The team noted: ‘Armament procurements are distinguished from other government procurement ... First they are very large ... Expenditures of this order will inevitably involve both a move away from government’s existing fiscal targets and a significant restructuring of the national budget towards defence expenditure.”
The report pointed out that the possible costs—put at between R16,5-billion and R25-billion, depending on the packages—were significant in relation to spending in other areas.
‘Under the R25-billion scenario, for instance, the additional arms spending is about the same as the current budget of the department of housing, about 50% more than the current investment in municipal infrastructure; and is roughly a third to half the budget of the department of education.”

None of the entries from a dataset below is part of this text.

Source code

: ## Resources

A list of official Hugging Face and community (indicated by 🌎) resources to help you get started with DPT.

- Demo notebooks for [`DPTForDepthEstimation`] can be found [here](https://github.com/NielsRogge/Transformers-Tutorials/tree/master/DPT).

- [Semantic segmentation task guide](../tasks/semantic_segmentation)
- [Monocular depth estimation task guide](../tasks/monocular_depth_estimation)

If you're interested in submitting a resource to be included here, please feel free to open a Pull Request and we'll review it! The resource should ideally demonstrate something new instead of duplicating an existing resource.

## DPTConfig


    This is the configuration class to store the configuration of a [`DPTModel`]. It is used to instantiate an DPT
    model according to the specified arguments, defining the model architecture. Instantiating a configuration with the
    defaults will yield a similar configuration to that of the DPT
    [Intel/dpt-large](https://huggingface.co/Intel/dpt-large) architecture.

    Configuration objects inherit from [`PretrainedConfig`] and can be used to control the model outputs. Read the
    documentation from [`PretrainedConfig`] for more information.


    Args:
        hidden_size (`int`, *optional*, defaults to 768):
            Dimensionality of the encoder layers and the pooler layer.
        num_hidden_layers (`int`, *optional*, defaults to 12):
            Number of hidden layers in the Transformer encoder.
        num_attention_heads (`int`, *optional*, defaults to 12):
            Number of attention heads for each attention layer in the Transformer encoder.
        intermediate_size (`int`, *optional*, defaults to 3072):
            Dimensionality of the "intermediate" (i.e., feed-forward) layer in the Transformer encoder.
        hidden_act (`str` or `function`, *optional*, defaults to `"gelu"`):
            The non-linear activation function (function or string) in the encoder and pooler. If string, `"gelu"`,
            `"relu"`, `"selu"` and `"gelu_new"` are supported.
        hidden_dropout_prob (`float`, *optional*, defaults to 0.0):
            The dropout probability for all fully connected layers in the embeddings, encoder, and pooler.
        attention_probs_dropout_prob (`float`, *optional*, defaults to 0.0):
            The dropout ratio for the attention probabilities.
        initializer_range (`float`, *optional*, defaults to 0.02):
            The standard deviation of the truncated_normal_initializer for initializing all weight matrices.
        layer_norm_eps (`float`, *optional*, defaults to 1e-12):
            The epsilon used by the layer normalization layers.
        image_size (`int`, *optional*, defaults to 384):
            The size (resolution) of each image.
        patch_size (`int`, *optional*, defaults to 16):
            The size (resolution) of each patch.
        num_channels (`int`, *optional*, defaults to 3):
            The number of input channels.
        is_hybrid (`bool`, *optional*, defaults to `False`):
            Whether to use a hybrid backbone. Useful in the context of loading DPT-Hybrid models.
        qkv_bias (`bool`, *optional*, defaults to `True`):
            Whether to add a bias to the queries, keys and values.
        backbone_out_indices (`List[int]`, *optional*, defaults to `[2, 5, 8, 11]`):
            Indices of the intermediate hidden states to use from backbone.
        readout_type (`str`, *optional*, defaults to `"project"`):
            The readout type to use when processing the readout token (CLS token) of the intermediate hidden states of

More importantly, the affordability study presented a detailed modelling exercise on the acquisition’s possible impact on the country’s macro-economic health, including growth, employment, interest rates, the current account deficit and foreign debt.
This showed that even with low interest rates and the full realisation of national industrial participation (NIP) promises, the impact on economic growth would be slightly negative.

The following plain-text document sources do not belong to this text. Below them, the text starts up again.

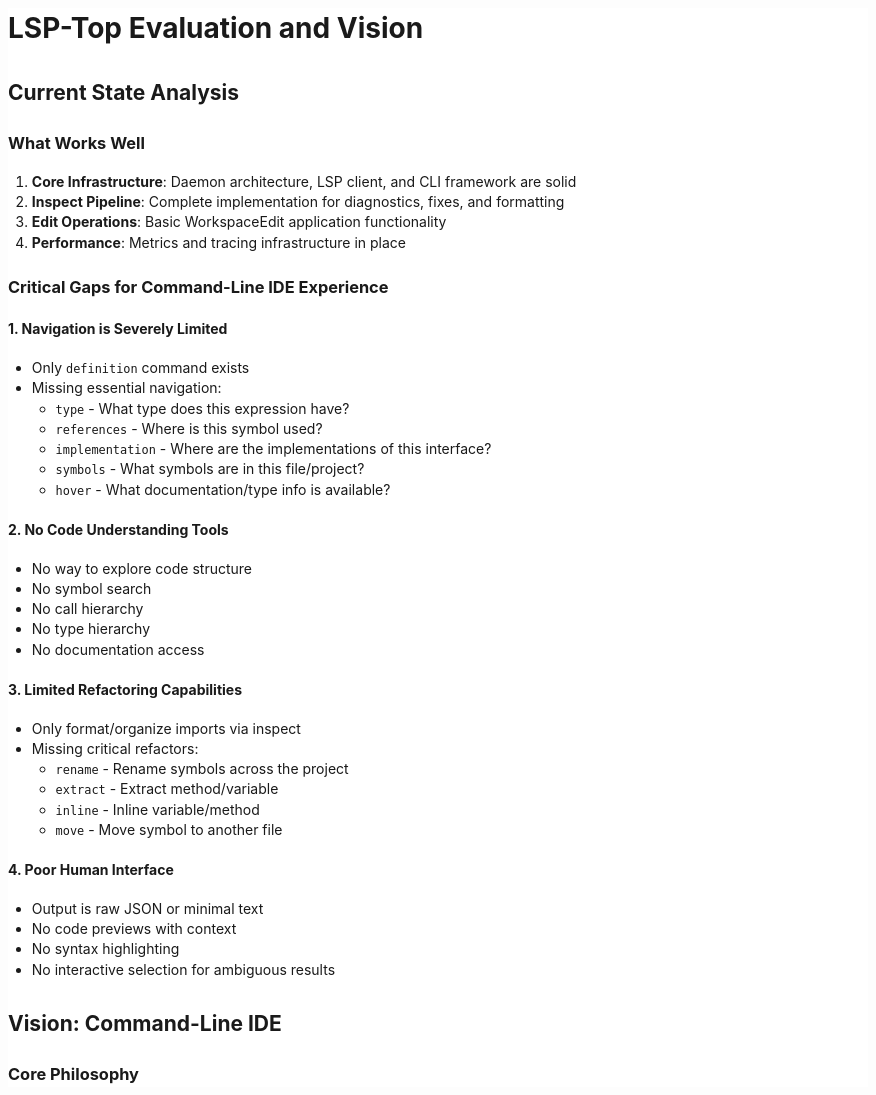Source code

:# LSP-Top Evaluation and Vision

## Current State Analysis

### What Works Well

1. **Core Infrastructure**: Daemon architecture, LSP client, and CLI framework are solid
2. **Inspect Pipeline**: Complete implementation for diagnostics, fixes, and formatting
3. **Edit Operations**: Basic WorkspaceEdit application functionality
4. **Performance**: Metrics and tracing infrastructure in place

### Critical Gaps for Command-Line IDE Experience

#### 1. **Navigation is Severely Limited**

- Only `definition` command exists
- Missing essential navigation:
  - `type` - What type does this expression have?
  - `references` - Where is this symbol used?
  - `implementation` - Where are the implementations of this interface?
  - `symbols` - What symbols are in this file/project?
  - `hover` - What documentation/type info is available?

#### 2. **No Code Understanding Tools**

- No way to explore code structure
- No symbol search
- No call hierarchy
- No type hierarchy
- No documentation access

#### 3. **Limited Refactoring Capabilities**

- Only format/organize imports via inspect
- Missing critical refactors:
  - `rename` - Rename symbols across the project
  - `extract` - Extract method/variable
  - `inline` - Inline variable/method
  - `move` - Move symbol to another file

#### 4. **Poor Human Interface**

- Output is raw JSON or minimal text
- No code previews with context
- No syntax highlighting
- No interactive selection for ambiguous results

## Vision: Command-Line IDE

### Core Philosophy
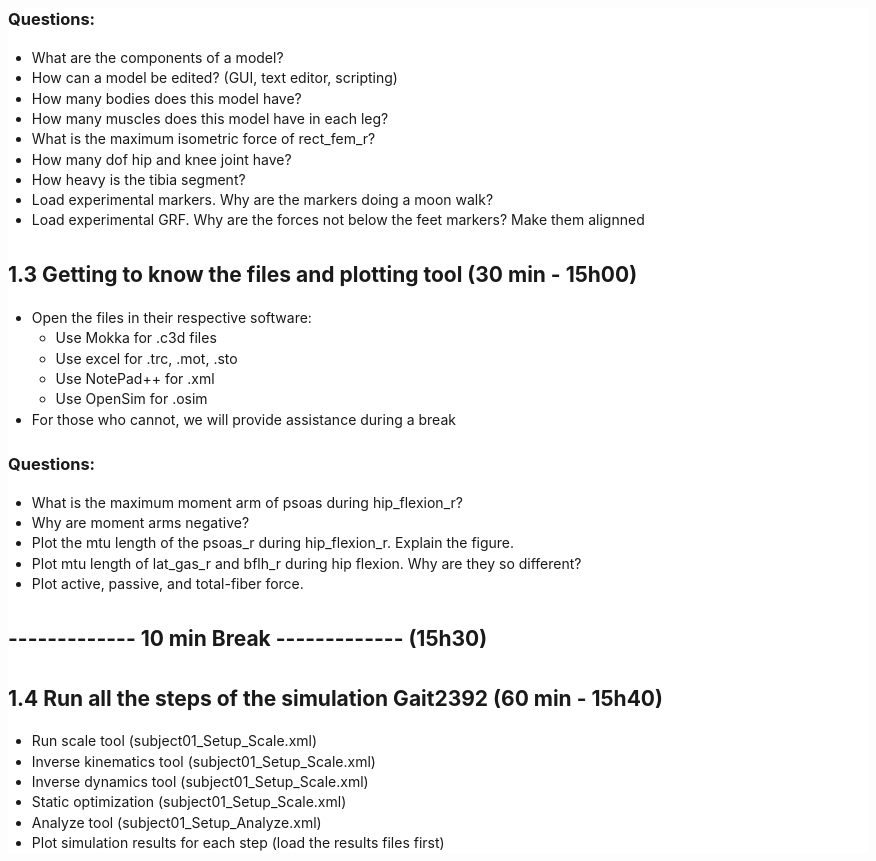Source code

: ### Questions:
- What are the components of a model?
- How can a model be edited? (GUI, text editor, scripting)
- How many bodies does this model have?
- How many muscles does this model have in each leg?
- What is the maximum isometric force of rect_fem_r?
- How many dof hip and knee joint have?
- How heavy is the tibia segment?
- Load experimental markers. Why are the markers doing a moon walk?
- Load experimental GRF. Why are the forces not below the feet markers? Make them alignned


## 1.3 Getting to know the files and plotting tool (30 min - 15h00)
- Open the files in their respective software:
    - Use Mokka for .c3d files
    - Use excel for .trc, .mot, .sto 
    - Use NotePad++ for .xml
    - Use OpenSim for .osim
- For those who cannot, we will provide assistance during a break


### Questions:
- What is the maximum moment arm of psoas during hip_flexion_r?
- Why are moment arms negative?
- Plot the mtu length of the psoas_r during hip_flexion_r. Explain the figure.
- Plot mtu length of lat_gas_r and bflh_r during hip flexion. Why are they so different?
- Plot active, passive, and total-fiber force. 

## ------------- 10 min Break ------------- (15h30)

## 1.4 Run all the steps of the simulation Gait2392 (60 min - 15h40)
- Run scale tool (subject01_Setup_Scale.xml)
- Inverse kinematics tool (subject01_Setup_Scale.xml)
- Inverse dynamics tool (subject01_Setup_Scale.xml)
- Static optimization (subject01_Setup_Scale.xml)
- Analyze tool (subject01_Setup_Analyze.xml)
- Plot simulation results for each step (load the results files first)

This was a far cry from the public justification of the deal, which suggested the R30-billion expenditure would produce a R110-billion injection to kick-start the economy.
This, it was claimed, would be realised from ‘offset” obligations attached to the deal involving new local investments by the bidding companies and expanded domestic sales and foreign exports.
But, crucially, the study warns of major economic risks if interest rates increased significantly or the NIPs fell far short of what was promised.
The study warned: ‘The materialisation of either one of the two risks — is likely to lead to the macroeconomic impact of the programme being significantly negative in comparison with the baseline scenario — the higher the expenditure level the higher the risk of negative economic impacts.”
To those could be added ‘extrinsic” risks, including rand-dollar depreciation and worsening economic conditions. The study said these ‘could create conditions that are significantly worse than those described in scenarios as modelled”.
‘The most fundamental point that emerges from the risk analysis is that as expenditure increases the risks of the procurements escalate significantly.
‘Even the R16,5-billion expenditure scenario involves significant risk — to the extent that conditions do develop adversely, government will be confronted by mounting difficulties. These difficulties grow as the expenditure level rises.”
The study noted it was ‘for ministers to choose which level is appropriate”.
While the upper figure modelled by the affordability team was R25-billion, Cabinet opted for a R30-billion package.
The main risk scenarios have not materialised, thanks to sound fiscal management and better than forecast economic growth and tax collection. But some risks have materialised.
The 1998 finance study warned that normal defence expenditure would come under pressure from the arms-deal costs coming out of the defence budget, especially if proposed personnel reductions could not be achieved.
It also predicted: ‘There is the risk that [the new] operating costs will be greater than expected, leading to further pressure on the defence budget”.
The defence force has complained of a loss of other much-needed capital and operational expenditure. And there have been persistent rumours that the cash and skills to operate and maintain much of the new equipment are lacking.
The studies highlight the risk of very large foreign procurement exercises, in a context where Eskom plans to spend R343-billion by 2013 and more than a trillion rand by 2025—amounts that dwarf the arms deal.